男は彼が小さい頃に首を吊って亡くなった。理由は誰にもわからなかった。遺書はどこにも見つからなかった。
遠くに懐かしい淡い明かりが見えて、仁良は無我夢中で足を動かした。着崩れた浴衣が足にまとわりついて、肺がせりあがる様な感じがした。口の中が血の味だった。

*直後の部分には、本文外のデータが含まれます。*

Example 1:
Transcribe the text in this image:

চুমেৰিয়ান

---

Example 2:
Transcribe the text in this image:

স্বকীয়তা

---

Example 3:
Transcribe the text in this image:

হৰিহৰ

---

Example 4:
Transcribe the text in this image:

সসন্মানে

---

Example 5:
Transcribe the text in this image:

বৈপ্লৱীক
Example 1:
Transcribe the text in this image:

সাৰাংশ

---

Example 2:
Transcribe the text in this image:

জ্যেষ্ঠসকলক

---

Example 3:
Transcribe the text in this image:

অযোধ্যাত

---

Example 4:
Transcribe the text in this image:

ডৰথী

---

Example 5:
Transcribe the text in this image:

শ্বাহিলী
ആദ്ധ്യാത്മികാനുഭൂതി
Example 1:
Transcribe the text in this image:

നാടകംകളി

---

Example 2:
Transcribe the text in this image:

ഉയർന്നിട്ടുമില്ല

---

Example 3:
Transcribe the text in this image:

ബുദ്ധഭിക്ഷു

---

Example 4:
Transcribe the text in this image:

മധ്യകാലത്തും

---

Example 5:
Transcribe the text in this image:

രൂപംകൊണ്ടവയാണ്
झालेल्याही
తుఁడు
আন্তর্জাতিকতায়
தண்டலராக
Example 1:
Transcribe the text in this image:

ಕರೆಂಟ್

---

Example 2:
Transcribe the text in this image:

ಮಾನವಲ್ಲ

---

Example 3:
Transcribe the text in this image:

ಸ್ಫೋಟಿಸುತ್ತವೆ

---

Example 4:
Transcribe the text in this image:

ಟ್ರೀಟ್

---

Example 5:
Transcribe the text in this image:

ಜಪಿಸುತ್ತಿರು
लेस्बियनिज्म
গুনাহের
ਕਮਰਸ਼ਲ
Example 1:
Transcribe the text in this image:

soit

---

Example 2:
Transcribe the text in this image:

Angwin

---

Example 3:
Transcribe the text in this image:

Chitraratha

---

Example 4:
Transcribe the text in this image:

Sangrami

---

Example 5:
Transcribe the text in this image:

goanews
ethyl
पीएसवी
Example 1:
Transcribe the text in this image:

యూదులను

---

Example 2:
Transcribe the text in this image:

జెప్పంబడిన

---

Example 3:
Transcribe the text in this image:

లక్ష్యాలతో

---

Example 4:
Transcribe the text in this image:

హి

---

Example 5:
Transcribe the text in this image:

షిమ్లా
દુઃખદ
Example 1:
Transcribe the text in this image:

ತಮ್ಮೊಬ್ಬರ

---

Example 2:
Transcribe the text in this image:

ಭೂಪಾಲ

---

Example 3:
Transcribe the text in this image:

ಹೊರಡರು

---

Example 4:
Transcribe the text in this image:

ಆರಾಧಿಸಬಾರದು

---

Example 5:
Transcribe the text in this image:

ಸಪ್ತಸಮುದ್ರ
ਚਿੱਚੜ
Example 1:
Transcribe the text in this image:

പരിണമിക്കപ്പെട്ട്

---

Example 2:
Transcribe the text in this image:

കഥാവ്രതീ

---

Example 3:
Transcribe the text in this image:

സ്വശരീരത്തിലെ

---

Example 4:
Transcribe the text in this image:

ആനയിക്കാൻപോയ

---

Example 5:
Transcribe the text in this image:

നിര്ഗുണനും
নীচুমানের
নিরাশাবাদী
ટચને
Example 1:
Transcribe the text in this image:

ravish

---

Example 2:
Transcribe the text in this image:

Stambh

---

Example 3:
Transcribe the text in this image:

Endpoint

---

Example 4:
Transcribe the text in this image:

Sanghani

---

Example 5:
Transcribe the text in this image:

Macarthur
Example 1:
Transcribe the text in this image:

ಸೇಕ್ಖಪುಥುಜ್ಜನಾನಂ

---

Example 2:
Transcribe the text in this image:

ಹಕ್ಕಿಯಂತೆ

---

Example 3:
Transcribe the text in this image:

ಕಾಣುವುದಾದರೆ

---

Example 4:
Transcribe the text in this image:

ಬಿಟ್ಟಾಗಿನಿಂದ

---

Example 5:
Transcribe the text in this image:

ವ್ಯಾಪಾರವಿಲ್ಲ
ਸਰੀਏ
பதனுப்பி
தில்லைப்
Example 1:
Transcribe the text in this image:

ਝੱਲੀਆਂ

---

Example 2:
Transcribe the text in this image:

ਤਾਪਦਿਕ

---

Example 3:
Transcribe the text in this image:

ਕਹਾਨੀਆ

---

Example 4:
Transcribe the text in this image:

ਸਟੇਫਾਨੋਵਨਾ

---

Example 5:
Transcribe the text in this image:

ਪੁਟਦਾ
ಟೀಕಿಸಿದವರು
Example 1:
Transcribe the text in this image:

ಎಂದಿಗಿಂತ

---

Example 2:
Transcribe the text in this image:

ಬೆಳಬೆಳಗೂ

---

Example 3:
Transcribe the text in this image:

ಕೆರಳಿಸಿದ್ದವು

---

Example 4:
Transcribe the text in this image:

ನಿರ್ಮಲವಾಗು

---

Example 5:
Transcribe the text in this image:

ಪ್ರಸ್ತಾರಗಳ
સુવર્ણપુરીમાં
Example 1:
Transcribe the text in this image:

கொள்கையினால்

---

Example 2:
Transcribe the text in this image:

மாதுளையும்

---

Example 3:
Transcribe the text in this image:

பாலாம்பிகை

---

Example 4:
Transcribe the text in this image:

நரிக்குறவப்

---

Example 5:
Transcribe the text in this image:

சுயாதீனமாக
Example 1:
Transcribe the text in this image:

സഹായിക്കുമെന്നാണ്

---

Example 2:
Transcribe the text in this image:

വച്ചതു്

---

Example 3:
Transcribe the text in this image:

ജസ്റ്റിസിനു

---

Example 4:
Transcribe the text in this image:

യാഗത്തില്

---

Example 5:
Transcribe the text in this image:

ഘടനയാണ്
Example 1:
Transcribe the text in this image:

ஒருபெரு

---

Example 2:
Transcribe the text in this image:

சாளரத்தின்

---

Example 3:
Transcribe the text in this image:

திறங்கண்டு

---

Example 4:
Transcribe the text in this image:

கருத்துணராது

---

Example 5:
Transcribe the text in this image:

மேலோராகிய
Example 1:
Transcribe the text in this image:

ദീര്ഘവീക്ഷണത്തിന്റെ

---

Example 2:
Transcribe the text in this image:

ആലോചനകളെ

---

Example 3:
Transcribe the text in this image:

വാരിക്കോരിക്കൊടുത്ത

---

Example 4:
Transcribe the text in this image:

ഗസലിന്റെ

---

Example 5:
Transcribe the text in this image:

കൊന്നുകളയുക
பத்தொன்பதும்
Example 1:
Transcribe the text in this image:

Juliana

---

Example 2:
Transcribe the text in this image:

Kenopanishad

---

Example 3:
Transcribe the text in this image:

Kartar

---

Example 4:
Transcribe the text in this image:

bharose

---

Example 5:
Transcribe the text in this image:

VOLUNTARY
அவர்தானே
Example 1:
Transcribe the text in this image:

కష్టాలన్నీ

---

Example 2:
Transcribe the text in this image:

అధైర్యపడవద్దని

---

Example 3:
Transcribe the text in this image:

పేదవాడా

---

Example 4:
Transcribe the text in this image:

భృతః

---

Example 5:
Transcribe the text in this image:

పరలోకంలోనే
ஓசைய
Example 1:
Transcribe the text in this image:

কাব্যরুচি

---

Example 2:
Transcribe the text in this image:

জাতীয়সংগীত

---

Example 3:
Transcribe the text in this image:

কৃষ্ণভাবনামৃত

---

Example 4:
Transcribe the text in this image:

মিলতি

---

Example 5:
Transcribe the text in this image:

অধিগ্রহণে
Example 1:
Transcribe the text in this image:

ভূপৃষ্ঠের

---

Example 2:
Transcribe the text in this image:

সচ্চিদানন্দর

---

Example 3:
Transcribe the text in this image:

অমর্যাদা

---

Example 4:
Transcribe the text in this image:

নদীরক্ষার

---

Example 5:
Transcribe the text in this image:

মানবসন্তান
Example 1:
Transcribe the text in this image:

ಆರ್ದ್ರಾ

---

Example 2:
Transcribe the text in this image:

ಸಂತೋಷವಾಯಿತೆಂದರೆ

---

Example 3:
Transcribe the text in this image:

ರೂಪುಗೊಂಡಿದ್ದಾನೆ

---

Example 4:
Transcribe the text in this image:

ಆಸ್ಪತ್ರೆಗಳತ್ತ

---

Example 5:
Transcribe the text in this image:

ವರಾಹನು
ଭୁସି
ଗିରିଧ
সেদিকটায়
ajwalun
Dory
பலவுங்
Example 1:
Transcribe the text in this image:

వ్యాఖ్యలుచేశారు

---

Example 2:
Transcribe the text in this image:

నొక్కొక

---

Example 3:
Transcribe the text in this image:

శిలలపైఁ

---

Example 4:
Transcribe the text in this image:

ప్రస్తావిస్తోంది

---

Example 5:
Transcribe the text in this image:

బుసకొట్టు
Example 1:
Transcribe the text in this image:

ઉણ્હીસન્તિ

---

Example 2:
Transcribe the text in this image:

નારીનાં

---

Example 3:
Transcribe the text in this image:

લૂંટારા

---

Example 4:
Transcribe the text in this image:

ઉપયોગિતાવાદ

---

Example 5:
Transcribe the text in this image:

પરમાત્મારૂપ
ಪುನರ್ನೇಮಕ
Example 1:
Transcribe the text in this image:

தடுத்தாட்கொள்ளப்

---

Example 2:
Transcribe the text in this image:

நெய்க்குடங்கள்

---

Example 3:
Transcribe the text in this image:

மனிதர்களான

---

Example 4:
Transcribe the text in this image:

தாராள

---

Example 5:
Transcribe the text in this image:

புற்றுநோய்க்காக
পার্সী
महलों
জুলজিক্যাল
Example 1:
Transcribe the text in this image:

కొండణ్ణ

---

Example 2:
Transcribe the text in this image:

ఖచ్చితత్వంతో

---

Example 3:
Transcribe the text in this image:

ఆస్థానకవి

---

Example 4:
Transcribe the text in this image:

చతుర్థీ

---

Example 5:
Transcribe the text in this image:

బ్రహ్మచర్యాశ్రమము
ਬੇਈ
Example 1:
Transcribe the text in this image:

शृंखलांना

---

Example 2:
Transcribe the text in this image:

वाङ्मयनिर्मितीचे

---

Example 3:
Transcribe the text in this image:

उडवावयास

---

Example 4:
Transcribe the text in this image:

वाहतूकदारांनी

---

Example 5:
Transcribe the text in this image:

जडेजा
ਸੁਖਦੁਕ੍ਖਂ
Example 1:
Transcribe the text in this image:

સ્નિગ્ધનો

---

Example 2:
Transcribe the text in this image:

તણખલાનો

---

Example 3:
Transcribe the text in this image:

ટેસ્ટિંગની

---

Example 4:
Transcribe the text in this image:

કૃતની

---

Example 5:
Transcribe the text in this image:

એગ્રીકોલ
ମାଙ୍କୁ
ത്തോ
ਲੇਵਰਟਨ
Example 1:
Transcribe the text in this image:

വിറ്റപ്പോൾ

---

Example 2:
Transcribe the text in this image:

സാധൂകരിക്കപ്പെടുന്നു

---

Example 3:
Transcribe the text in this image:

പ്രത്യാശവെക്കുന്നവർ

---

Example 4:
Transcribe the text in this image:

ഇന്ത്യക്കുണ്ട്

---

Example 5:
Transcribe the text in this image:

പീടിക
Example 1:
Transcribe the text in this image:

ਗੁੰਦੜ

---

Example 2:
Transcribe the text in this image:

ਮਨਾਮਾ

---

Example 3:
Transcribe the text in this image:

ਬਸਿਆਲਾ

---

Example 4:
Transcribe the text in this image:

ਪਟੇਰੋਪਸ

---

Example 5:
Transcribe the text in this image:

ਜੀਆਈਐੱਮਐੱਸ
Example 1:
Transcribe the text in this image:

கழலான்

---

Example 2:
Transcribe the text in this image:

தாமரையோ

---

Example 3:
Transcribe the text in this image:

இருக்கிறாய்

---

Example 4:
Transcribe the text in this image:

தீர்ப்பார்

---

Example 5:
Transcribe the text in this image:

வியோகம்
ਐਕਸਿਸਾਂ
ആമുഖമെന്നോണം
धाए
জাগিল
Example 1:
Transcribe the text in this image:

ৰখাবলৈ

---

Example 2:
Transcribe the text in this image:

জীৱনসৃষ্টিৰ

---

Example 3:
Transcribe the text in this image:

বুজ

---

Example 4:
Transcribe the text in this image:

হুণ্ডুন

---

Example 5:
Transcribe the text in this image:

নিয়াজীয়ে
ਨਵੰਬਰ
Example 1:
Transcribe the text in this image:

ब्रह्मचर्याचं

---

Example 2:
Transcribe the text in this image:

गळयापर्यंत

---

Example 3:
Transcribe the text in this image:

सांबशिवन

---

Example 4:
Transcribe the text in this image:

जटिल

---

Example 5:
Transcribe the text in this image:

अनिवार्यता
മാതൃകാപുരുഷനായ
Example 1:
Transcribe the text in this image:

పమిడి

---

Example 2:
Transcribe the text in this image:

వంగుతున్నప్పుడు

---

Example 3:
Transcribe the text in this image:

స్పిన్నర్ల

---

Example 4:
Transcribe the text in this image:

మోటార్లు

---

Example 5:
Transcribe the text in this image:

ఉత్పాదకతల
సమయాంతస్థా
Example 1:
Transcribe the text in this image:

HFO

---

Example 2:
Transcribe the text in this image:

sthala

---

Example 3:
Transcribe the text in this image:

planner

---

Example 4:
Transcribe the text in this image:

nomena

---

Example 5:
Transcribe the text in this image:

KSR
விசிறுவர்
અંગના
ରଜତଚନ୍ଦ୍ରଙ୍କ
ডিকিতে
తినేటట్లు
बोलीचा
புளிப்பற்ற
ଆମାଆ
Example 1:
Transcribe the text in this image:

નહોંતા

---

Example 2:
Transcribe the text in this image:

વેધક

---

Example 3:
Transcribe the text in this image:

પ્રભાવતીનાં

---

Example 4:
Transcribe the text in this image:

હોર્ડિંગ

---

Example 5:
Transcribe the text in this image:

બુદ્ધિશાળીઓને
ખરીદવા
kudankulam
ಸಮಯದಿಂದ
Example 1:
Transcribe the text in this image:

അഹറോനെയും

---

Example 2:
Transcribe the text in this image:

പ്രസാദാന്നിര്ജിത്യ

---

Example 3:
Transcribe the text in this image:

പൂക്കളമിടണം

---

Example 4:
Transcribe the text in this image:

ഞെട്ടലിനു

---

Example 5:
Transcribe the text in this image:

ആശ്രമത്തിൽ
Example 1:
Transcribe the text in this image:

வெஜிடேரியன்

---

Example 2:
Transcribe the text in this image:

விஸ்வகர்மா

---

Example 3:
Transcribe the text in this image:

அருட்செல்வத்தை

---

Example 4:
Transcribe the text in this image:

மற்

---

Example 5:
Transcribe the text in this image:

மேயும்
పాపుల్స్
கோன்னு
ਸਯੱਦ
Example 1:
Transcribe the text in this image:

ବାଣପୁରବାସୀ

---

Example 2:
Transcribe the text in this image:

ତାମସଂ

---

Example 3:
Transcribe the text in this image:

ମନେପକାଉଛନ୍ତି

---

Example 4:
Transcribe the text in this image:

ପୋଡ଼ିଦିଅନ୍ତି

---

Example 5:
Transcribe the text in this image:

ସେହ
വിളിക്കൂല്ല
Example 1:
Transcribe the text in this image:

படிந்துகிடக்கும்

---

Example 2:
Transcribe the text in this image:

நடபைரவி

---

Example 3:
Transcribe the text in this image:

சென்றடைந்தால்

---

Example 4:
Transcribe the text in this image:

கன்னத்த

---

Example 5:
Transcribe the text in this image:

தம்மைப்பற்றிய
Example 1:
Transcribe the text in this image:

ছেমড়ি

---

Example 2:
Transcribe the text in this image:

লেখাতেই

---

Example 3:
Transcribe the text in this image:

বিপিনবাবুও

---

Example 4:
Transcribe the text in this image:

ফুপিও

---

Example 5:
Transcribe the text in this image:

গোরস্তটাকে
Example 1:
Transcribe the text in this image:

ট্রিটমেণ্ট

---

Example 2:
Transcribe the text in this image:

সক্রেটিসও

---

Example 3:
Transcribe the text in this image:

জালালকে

境内に全速力で駆けてくる仁良に周りの者は不審の目を向ける。仁良は逃げるように一度止めた足をゆっくりと進めた。生ぬるい風が彼を包む。変な場所に迷い込んでからもう何時間も前のような気がした。
「話はできたか?」
突然強く肩を引かれる。驚いて後ろを向くと、幼馴染の顔がすぐ近くに迫っていた。仁良は驚いて幼馴染を強く押し返し、動揺を隠しながら言った。
「……なんでいるんだよ」
「約束したろ」
「……何時間も待たせたくせに」
「1時間とちょっとだろ」
ほら、と向けられた腕時計を見ると、先ほど見た時から30分もたっていなかった。あの不思議なところに迷い込んでそれだけしかたっていないのかと思った。その動揺を悟ったのか、幼馴染は口を弧に曲げて意地悪そうに笑った。
「で、会えたか?」
「誰とだよ」
「小さい頃好きだったものな、お前」
「……だから、誰と」
幼馴染はちらりとこちらを見やり、わかってんだろ?とでも言うように口角を上げる。仁良は昔からこの笑い方に弱かった。なんだかんだ言って最後にはすべて許してしまうのだ。
「いいからお祭り回ろうぜ」
「…まあそうだな」
仁良はあきらめたように笑った。